### Extrahierter Text
Von aussen sieht das Atomkraftwerk aus wie immer. Im Innern des Maschinenhauses wähnt man sich aber auf einer Grossbaustelle. Einer mit strengen Sicherheitsvorkehrungen. Wir dürfen die Halle erst betreten, als wir Schutzanzüge, Handschuhe und Helme tragen. Wir befinden uns jetzt in der sogenannten kontrollierten Zone.
Hier standen bis vor kurzem noch die tonnenschweren Turbinen, angetrieben vom Wasserdampf. Sie wurden vor einigen Wochen von einer Spezialfirma abtransportiert. An sie erinnern nur noch grosse Löcher im Boden.
Wie die Stilllegung funktioniert
Im Maschinenhaus wird aber nicht nur Material abtransportiert, es entsteht auch Neues. Wie etwa eine Trockenstrahl-Box. «In dieser Anlage wird die Oberfläche von ausgebautem Material abrasiv abgearbeitet, am Schluss bleibt nur noch Metall übrig», erklärt Stefan Klute, Gesamtprojektleiter Stilllegung bei der BKW.

### Angezeigte Informationen

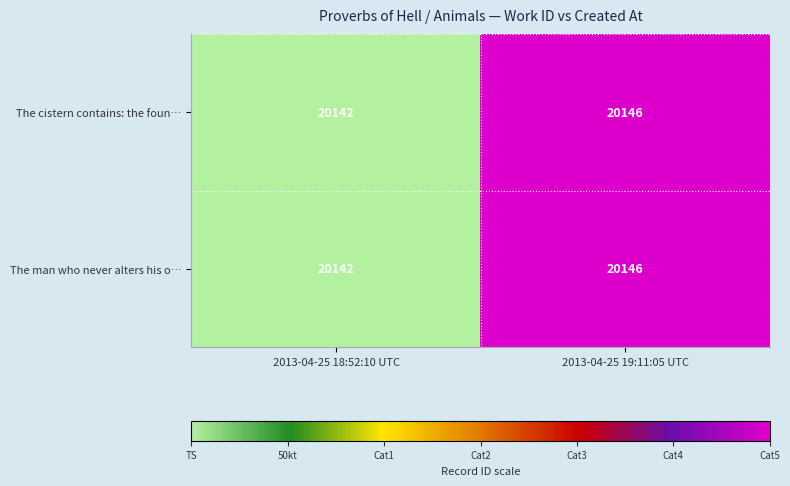

Which label corresponds to the smallest value in the chart?

2013-04-25 18:52:10 UTC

### Aufgabenbeschreibung
Gib den Text über die Stilllegung des Atomkraftwerks von „Von aussen sieht“ bis „Löcher im Boden.“ wieder und tausche dabei „Turbinen“ gegen „Generatoren“ aus. Die Auflistung ist hierfür ohne Belang.

### Antwort zur Aufgabe
Von aussen sieht das Atomkraftwerk aus wie immer. Im Innern des Maschinenhauses wähnt man sich aber auf einer Grossbaustelle. Einer mit strengen Sicherheitsvorkehrungen. Wir dürfen die Halle erst betreten, als wir Schutzanzüge, Handschuhe und Helme tragen. Wir befinden uns jetzt in der sogenannten kontrollierten Zone.
Hier standen bis vor kurzem noch die tonnenschweren Generatoren, angetrieben vom Wasserdampf. Sie wurden vor einigen Wochen von einer Spezialfirma abtransportiert. An sie erinnern nur noch grosse Löcher im Boden.